Bei Tag: Grillfleisch, Gaudi und Gitarre

Vom Grillfleischsandwich über Schweinshaxen und Hendl bis hin zu Chili con Carne und Quiche - wer sich in dieser Reihenfolge durch die Lindwurmstraße futtern will, muss ihr nur stadtauswärts folgen. Für Grillsandwiches und Salzburger Bosna beim Würstlkönig stehen regelmäßig hungrige Geschäftsleute und Ladenbesitzer in ihrer Mittagspause zwischen zwölf und 13 Uhr an. Die Schlange vor dem fünf Quadratmeter großen Imbiss verläuft über den Bürgersteig bis zur Straße. "Um 17 Uhr, eine Stunde vor Ladenschluss, ist dann meistens schon alles weg", sagt Johann Iser, der Chef und selbsternannte Würstlkönig.


Ein ähnlicher Andrang herrscht vor dem Straßenverkauf des Lindwurmstüberls. Wen nach der Arbeit auf dem Weg zu einer Feier der Hunger auf eine Schnitzelsemmel plagt, den enttäuscht die Hühnerbraterei nicht. Im urigen Stüberl riecht es nach gebratenem Fleisch und Bier, serviert und geredet wird bayerisch. Es gibt auch einen hellen Wintergarten mit großen Fenstern und eine Terrasse auf dem Dach des markanten lachsfarbenen Gebäudes.


In puncto außergewöhnliche Optik kann das Diba Café ein paar Querstraßen weiter nicht mithalten.
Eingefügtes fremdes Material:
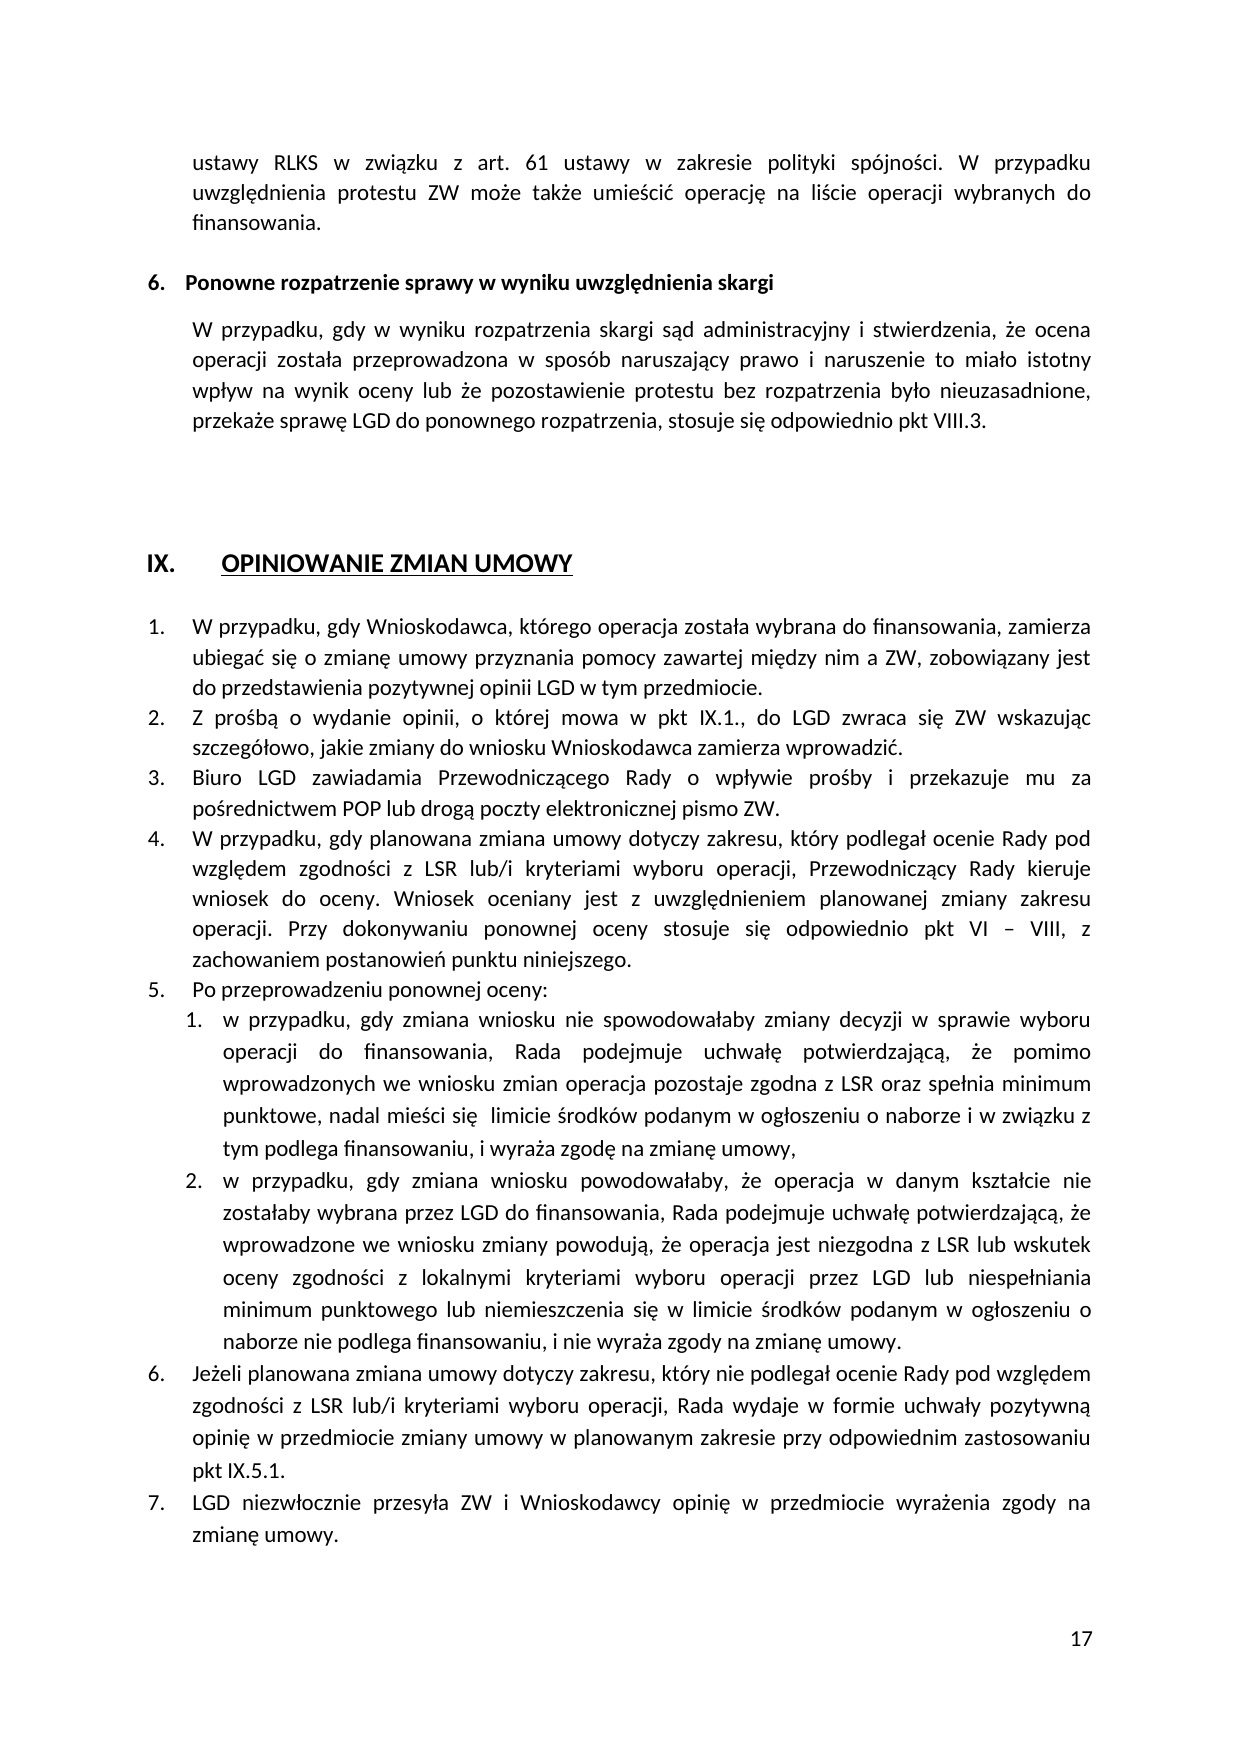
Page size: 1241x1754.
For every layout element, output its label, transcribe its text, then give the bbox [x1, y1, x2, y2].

list w przypadku, gdy zmiana wniosku powodowałaby, że operacja w danym kształcie nie zostałaby wybrana przez LGD do finansowania, Rada podejmuje uchwałę potwierdzającą, że wprowadzone we wniosku zmiany powodują, że operacja jest niezgodna z LSR lub wskutek oceny zgodności z lokalnymi kryteriami wyboru operacji przez LGD lub niespełniania minimum punktowego lub niemieszczenia się w limicie środków podanym w ogłoszeniu o naborze nie podlega finansowaniu, i nie wyraża zgody na zmianę umowy. [185, 1166, 1093, 1355]
list W przypadku, gdy planowana zmiana umowy dotyczy zakresu, który podlegał ocenie Rady pod względem zgodności z LSR lub/i kryteriami wyboru operacji, Przewodniczący Rady kieruje wniosek do oceny. Wniosek oceniany jest z uwzględnieniem planowanej zmiany zakresu operacji. Przy dokonywaniu ponownej oceny stosuje się odpowiednio pkt VI – VIII, z zachowaniem postanowień punktu niniejszego. [148, 824, 1093, 973]
list w przypadku, gdy zmiana wniosku nie spowodowałaby zmiany decyzji w sprawie wyboru operacji do finansowania, Rada podejmuje uchwałę potwierdzającą, że pomimo wprowadzonych we wniosku zmian operacja pozostaje zgodna z LSR oraz spełnia minimum punktowe, nadal mieści się limicie środków podanym w ogłoszeniu o naborze i w związku z tym podlega finansowaniu, i wyraża zgodę na zmianę umowy, [185, 1005, 1093, 1162]
list Po przeprowadzeniu ponownej oceny: [148, 975, 1093, 1003]
text W przypadku, gdy w wyniku rozpatrzenia skargi sąd administracyjny i stwierdzenia, że ocena operacji została przeprowadzona w sposób naruszający prawo i naruszenie to miało istotny wpływ na wynik oceny lub że pozostawienie protestu bez rozpatrzenia było nieuzasadnione, przekaże sprawę LGD do ponownego rozpatrzenia, stosuje się odpowiednio pkt VIII.3. [192, 315, 1093, 434]
list LGD niezwłocznie przesyła ZW i Wnioskodawcy opinię w przedmiocie wyrażenia zgody na zmianę umowy. [148, 1488, 1093, 1548]
list Jeżeli planowana zmiana umowy dotyczy zakresu, który nie podlegał ocenie Rady pod względem zgodności z LSR lub/i kryteriami wyboru operacji, Rada wydaje w formie uchwały pozytywną opinię w przedmiocie zmiany umowy w planowanym zakresie przy odpowiednim zastosowaniu pkt IX.5.1. [148, 1359, 1093, 1484]
list Z prośbą o wydanie opinii, o której mowa w pkt IX.1., do LGD zwraca się ZW wskazując szczegółowo, jakie zmiany do wniosku Wnioskodawca zamierza wprowadzić. [148, 703, 1093, 761]
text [192, 148, 1093, 236]
list W przypadku, gdy Wnioskodawca, którego operacja została wybrana do finansowania, zamierza ubiegać się o zmianę umowy przyznania pomocy zawartej między nim a ZW, zobowiązany jest do przedstawienia pozytywnej opinii LGD w tym przedmiocie. [148, 612, 1093, 701]
list Biuro LGD zawiadamia Przewodniczącego Rady o wpływie prośby i przekazuje mu za pośrednictwem POP lub drogą poczty elektronicznej pismo ZW. [148, 763, 1093, 822]
list OPINIOWANIE ZMIAN UMOWY [146, 547, 1093, 579]
list Ponowne rozpatrzenie sprawy w wyniku uwzględnienia skargi [148, 268, 1093, 296]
Dafür hat Reza Pezeshki die Einrichtung in seinem Café, in dem sieben kleine Tische stehen, selbst gebaut. In der Theke stehen Gemüse-Quiches, belegte Croissants und ein Topf mit Chili con Carne. Aus dem Lautsprecher tönt Jazz und an der Wand hängen Bilder, die den Café-Besitzer zeigen neben bekannten Musikern und Sophia Loren. "Das sind alles Freunde von mir. Sophia Loren zumindest im Traum", meint Pezeshki und lacht. Als Musiker zu arbeiten schafft der gebürtige Perser aus Zeitgründen schon seit Jahren nicht mehr. Dafür gibt er Gitarrenunterricht im Diba Café. Viele, die hier ein- und ausgehen, sprechen Reza Pezeshki mit seinem Vornamen an, fragen ihn, wie es ihm geht und was es Neues gibt. Woher sie sich kennen? "Das sind alles meine Nachbarn aus der Lindwurmstraße. Ich wohne hier gleich um die Ecke."